Sabato scorso 14 settembre 2013, in occasione del Goodwood Revival Meeting, Inghilterra, è stata battuta all’asta l’Alfa Romeo Competizione 8C del 1935 guidata dal leggendario Tazio Nuvolari.

Un’anomimo compratore si è così aggiudicato il “tesoretto” perfettamente conservato color rosso vinaccia con una semplice telefonata offrendo la cifra record di poco più di 7 milioni di euro.

L’Alfa Romeo Competizione 8C (Scuderia Ferrari Nr. ’65’ e nr. di telaio nr. 50013), portata in gara dal “mantovano volante”, era un’auto del team “Scuderia Ferrari” fondato nel 1929 da Enzo Ferrari e che correva esclusivamente con vetture del Biscione.

Questa leggendaria auto da corsa partecipò a 8 Gran Premi (G.P di Monza, G.P. di Modena, G.P. di Cecoslovacchia, G.P. di Tunisi, due G.P. di Montecarlo, G.P. di Ungheria, Eifel Rennen e G.P. di Germania al Nurburgring) e fu portata alla vittoria da Nuvolari in occasione della Coppa Ciano a Livorno nel 1936.

La Nuvolari ‘50013’ fu successivamente venduta a Hans Ruesch, un giovane pilota svizzero che la portò in Inghilterra dove fece il suo debutto alla Shelsley Walsh, una storica corsa in salita nel Worcestershire, in Inghilterra, organizzata dalla Midland Automobile Club (MAC).
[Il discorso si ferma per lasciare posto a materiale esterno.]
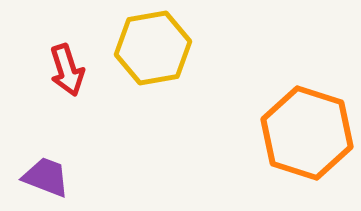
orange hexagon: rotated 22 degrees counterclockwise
Dopo aver partecipato a diversi GP in giro per l’Europa con una partecipazione ai GP di Rand e al GP del Sud Africa, Ruesch prestò per un pò di tempo la macchina al musicista jazz e pilota ‘Buddy’ Featherstonehaugh prima di venderla a Robert Arbuthnot, un habitué delle British Brooklands.

Fu poi acquistata dall’industriale britannico Dennis Poore che, nel 1947, vinse la prima corsa inglese del dopoguerra sull’aerodromo di Gransden Lodge, Inghilterra.

Nel settembre del 1948 vinse il RAC British Hill-Climb Championshipil più prestigioso campionato di cronoscalata in Gran Bretagna.

L’Alfa Romeo Tipo C 8C partecipò a competizioni a Formula Libera e vintage  fino al 1955 per poi “ritirarsi” fino alla morte del proprietario Poore nel 1987.

Acquistata da Bonhams, uscì dal suo lungo letargo e andò venduta all’asta a Monaco per 2.85 millioni di dollari (circa due milioni di euro).

Acquistata da Anthony Mayman fu poi venduta al collezionista Peter Giddings (suo proprietario fino allo scorso 14 settembre 2013) che la restaurò riportandola alle sue condizioni da gara e facendola partecipare con successo a eventi Vintage e storici in giro per l’Europa.